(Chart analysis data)
▼

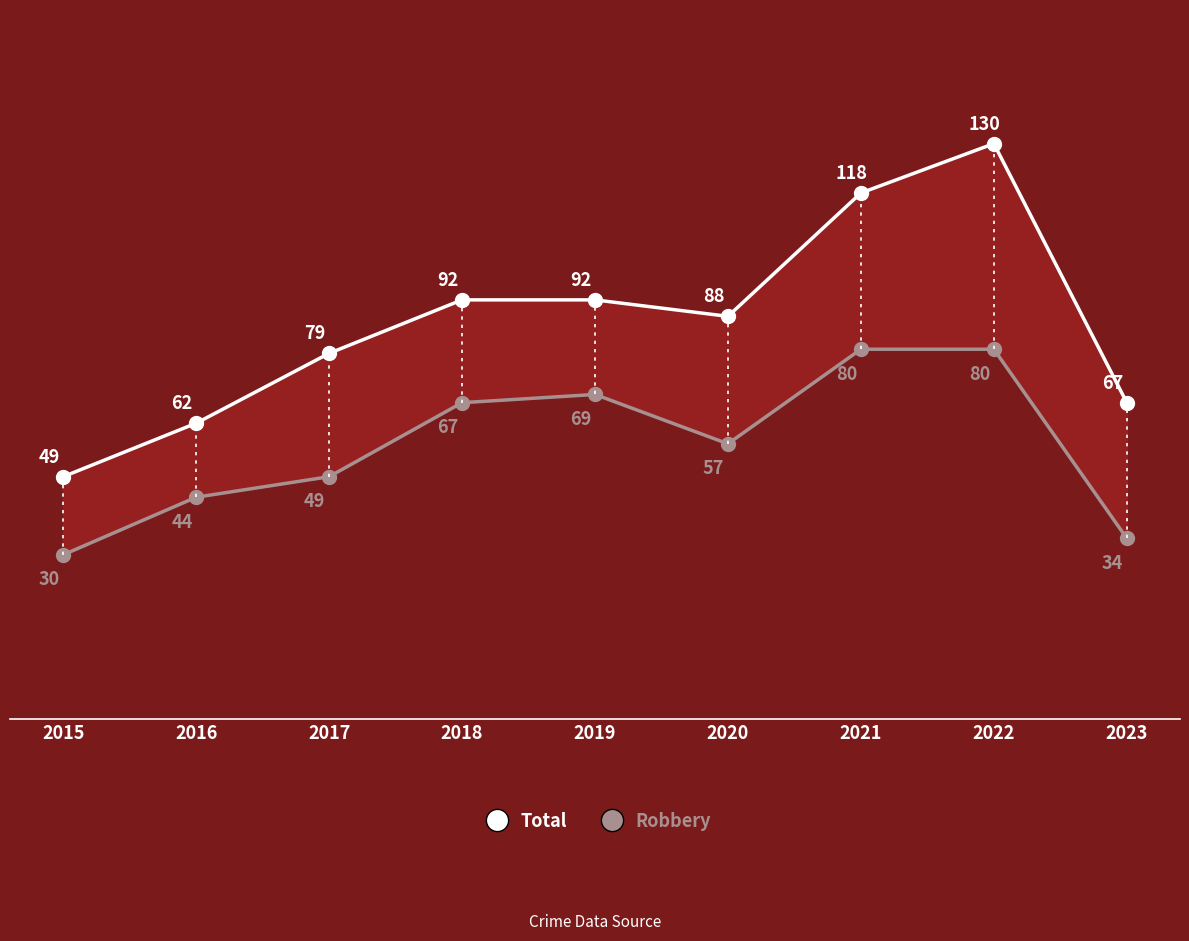

What is the difference between the highest and lowest values at 2016?

18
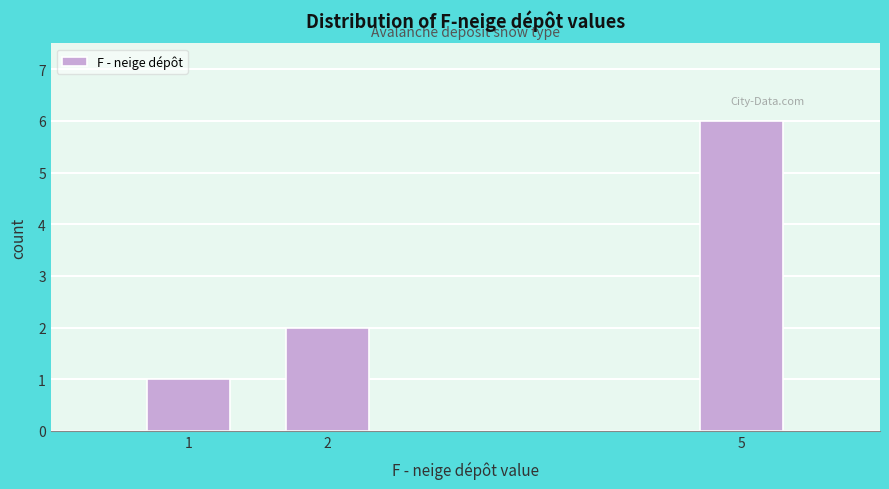

Reading left to right, transcribe all the data shown in this chart.

1	2	6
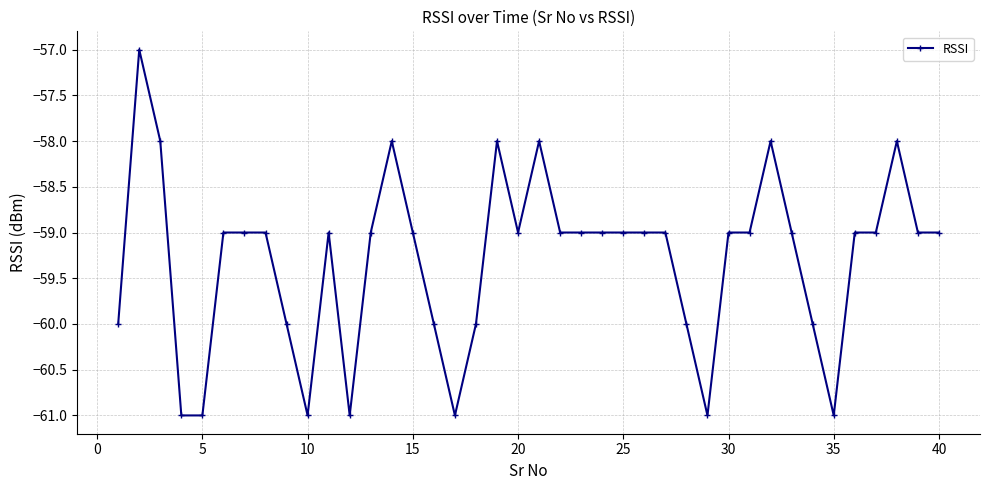

What is the smallest value displayed?

-61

▲

## TO DO
Please copy all of the items above word for word, leaving out the pictures.

## OUTPUT
What is the difference between the highest and lowest values at 2016?

18

Reading left to right, transcribe all the data shown in this chart.

1	2	6

What is the smallest value displayed?

-61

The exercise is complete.